Et puis Manu a déménagé. Il est parti loin, en Bretagne. On a un peu paniqué dans le quartier, c’était leur seul vrai copain. La confiance, la rigolade, les courses, les visites chez le médecin, accepter les aides sociales, c’était lui qui assurait. Un moment, il a envisagé de l’emmener avec lui, de lui trouver un petit boulot de gardien sur le port, mais Dominique, c’était ici qu’il voulait être.
Avec ses copains des jardins et les palettes, la vie a continué. Je lui apportais pour Noël des repas de fête, il était content, remerciait, parlait, mais disait qu’il mettait ses affaires en ordre pour aller rejoindre sa femme. C’était glaçant, j’avais déjà vécu ça avec mon père, alors je ne venais plus très souvent, même si je m’en voulais.
Tous les matins en se levant, on regardait si la cheminée de son poêle fumait, si on le voyait bouger derrière son carreau, on se rassurait de ça.
Cet hiver, il avait l’air très malade, son cou était enflé, je lui ai demandé s’il avait vu un médecin. Il avait été hospitalisé, je n’avais pas remarqué son absence. On lui avait dit qu’il était foutu, qu’il allait crever. Alors il s’est barré de l’hôpital. Il n’avait plus personne, ses enfants ne voulaient plus lui parler, il n’allait pas crever comme un chien à l’hôpital, il voulait mourir chez lui, et retrouver sa femme
On regardait plus attentivement la fumée de son poêle, je lui apportais plus souvent des soupes chaudes.

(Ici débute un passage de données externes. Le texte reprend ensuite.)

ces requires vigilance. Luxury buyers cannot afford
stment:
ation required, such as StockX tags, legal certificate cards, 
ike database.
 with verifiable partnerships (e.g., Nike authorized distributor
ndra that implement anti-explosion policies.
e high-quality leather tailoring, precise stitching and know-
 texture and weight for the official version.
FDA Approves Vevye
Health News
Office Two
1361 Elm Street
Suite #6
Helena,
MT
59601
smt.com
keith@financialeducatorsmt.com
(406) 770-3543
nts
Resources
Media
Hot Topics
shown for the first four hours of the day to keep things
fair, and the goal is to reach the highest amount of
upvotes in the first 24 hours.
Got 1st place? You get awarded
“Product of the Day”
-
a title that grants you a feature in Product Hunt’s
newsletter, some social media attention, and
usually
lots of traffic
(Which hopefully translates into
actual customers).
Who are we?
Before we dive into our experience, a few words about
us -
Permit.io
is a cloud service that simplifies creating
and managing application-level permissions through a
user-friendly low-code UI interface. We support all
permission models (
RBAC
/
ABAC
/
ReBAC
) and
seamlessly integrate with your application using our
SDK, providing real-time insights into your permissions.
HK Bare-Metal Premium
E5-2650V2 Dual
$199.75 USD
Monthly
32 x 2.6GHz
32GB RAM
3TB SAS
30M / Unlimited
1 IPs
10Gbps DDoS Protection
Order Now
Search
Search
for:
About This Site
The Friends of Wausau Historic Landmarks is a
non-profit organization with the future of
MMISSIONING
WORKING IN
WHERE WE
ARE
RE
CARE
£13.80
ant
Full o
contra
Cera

Quand il ne répondait pas, on appelait les pompiers, mais il ne voulait pas d’aide, il disait que ça allait, qu’il mettait ses affaires en ordre pour aller rejoindre sa femme.
Et ce matin, la police était là. La porte de Dominique était ouverte, mais il n’était pas en train de parler avec les policiers qui allaient et venaient.
Ce soir, on a eu, comme tous les soirs, un très beau coucher de soleil sur les jardins ouvriers, le chant des oiseaux égaye le printemps qui vient.
Mais Dominique est décédé. Une page se tourne rue Fernand Laguide.